### Work request
Every line in the listing below from the one with "# Sky Music" through the one with "- All friends for support" is to be reproduced exactly, both ends included; leave out the rest.

### Extracted data
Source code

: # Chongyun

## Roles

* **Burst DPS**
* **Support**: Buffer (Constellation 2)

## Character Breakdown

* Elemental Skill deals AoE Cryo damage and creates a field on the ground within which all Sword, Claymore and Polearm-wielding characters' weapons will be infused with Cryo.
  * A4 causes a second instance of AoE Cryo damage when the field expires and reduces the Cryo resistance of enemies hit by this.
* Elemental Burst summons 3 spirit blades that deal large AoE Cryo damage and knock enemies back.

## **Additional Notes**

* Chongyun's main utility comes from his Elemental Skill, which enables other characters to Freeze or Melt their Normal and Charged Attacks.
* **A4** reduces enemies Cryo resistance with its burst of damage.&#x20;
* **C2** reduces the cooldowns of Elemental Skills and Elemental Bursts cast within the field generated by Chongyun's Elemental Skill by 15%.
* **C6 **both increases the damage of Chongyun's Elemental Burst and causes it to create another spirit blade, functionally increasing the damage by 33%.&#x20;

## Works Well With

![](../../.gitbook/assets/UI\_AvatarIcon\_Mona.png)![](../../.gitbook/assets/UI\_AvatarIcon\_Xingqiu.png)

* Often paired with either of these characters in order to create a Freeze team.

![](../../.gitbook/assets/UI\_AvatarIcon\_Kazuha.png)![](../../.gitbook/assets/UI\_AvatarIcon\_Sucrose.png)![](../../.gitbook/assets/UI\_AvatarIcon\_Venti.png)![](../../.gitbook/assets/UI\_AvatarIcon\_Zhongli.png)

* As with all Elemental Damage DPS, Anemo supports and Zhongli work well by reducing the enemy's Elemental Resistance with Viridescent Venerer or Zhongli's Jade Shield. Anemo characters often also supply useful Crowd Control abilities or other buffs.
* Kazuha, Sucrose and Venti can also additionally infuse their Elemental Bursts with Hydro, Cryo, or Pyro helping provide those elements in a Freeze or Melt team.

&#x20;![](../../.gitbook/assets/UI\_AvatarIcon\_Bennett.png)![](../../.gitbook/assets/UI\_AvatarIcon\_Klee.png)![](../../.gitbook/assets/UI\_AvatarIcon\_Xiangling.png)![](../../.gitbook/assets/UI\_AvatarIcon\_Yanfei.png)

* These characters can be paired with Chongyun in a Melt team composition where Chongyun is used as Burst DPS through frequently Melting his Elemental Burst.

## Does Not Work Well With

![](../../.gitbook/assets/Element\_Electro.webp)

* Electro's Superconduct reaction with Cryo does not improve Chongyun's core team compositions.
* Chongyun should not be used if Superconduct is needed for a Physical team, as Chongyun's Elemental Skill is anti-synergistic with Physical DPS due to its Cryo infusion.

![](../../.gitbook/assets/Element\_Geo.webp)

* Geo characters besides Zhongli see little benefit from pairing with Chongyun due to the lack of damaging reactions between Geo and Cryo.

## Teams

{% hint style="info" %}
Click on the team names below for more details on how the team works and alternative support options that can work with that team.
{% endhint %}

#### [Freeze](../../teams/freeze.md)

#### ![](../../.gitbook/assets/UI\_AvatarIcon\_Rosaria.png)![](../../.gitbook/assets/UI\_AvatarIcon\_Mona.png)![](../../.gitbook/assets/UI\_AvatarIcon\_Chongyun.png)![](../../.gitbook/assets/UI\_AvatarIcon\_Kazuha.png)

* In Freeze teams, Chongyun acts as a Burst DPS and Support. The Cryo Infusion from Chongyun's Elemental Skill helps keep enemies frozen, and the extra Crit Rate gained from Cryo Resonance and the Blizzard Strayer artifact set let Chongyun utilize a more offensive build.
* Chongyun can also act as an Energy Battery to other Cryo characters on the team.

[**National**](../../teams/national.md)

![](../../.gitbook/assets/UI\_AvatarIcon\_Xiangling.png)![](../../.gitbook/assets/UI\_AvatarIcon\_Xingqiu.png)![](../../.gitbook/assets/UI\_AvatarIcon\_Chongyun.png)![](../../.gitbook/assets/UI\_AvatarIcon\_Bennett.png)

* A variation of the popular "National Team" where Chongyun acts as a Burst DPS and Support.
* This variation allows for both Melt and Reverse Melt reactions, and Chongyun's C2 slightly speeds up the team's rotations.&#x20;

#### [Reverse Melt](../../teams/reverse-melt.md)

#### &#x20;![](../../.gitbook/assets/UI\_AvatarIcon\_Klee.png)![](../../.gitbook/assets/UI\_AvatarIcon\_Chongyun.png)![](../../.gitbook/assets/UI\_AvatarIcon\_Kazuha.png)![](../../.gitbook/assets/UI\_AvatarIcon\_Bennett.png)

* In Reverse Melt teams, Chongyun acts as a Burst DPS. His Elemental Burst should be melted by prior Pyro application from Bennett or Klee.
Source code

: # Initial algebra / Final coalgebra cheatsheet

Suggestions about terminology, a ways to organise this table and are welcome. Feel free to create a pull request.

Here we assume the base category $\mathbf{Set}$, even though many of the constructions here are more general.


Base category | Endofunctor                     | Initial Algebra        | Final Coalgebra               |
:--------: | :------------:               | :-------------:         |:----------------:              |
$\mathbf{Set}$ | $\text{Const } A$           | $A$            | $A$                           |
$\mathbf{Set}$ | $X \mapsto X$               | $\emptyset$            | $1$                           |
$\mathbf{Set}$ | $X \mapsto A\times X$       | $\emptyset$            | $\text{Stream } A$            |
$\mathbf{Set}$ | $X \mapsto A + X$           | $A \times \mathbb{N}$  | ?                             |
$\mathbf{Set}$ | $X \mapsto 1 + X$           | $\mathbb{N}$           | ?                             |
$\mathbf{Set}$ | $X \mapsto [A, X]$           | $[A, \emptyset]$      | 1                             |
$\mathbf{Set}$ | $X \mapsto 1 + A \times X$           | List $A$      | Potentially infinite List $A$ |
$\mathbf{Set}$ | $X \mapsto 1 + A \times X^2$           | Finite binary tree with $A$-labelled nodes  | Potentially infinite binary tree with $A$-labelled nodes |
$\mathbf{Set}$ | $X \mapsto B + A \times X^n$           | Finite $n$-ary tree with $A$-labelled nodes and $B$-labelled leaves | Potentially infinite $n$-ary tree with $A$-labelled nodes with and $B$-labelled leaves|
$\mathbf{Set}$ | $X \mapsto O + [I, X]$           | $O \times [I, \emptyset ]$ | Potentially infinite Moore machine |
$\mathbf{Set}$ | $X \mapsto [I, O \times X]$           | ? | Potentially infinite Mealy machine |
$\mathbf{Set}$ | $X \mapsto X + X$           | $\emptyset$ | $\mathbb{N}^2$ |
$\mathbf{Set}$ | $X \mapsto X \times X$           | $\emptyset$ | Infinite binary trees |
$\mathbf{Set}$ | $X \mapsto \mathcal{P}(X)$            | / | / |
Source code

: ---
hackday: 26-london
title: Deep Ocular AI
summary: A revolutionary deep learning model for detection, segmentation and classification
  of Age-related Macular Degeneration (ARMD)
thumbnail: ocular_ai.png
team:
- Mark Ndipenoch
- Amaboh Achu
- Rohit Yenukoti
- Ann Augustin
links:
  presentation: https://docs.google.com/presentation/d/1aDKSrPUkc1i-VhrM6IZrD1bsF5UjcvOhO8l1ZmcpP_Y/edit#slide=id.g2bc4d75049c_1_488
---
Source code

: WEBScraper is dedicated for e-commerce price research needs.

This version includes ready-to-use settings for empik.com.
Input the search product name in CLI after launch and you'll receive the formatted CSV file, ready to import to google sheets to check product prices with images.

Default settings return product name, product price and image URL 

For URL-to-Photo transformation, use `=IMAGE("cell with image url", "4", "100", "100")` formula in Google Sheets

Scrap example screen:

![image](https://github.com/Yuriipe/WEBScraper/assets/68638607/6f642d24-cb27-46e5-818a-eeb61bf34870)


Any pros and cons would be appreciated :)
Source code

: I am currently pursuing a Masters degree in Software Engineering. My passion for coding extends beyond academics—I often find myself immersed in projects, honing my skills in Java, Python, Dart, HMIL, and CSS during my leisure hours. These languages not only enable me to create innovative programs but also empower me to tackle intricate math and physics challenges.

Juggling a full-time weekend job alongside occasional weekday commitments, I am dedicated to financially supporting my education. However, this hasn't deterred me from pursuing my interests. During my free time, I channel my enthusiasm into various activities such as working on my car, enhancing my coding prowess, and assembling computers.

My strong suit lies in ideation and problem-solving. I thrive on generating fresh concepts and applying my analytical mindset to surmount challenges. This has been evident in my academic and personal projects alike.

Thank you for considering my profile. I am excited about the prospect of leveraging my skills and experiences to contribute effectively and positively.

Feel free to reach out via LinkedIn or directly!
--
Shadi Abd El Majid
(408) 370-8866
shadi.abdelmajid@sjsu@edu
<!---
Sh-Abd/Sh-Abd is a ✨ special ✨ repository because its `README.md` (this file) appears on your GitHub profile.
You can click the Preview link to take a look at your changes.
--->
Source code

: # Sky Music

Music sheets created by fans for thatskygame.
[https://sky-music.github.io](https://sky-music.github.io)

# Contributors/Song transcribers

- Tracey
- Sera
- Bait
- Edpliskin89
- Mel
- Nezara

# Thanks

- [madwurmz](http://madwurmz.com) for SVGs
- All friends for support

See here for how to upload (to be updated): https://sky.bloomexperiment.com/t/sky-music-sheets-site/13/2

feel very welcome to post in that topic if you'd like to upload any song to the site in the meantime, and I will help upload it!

### Response below
: # Sky Music

Music sheets created by fans for thatskygame.
[https://sky-music.github.io](https://sky-music.github.io)

# Contributors/Song transcribers

- Tracey
- Sera
- Bait
- Edpliskin89
- Mel
- Nezara

# Thanks

- [madwurmz](http://madwurmz.com) for SVGs
- All friends for support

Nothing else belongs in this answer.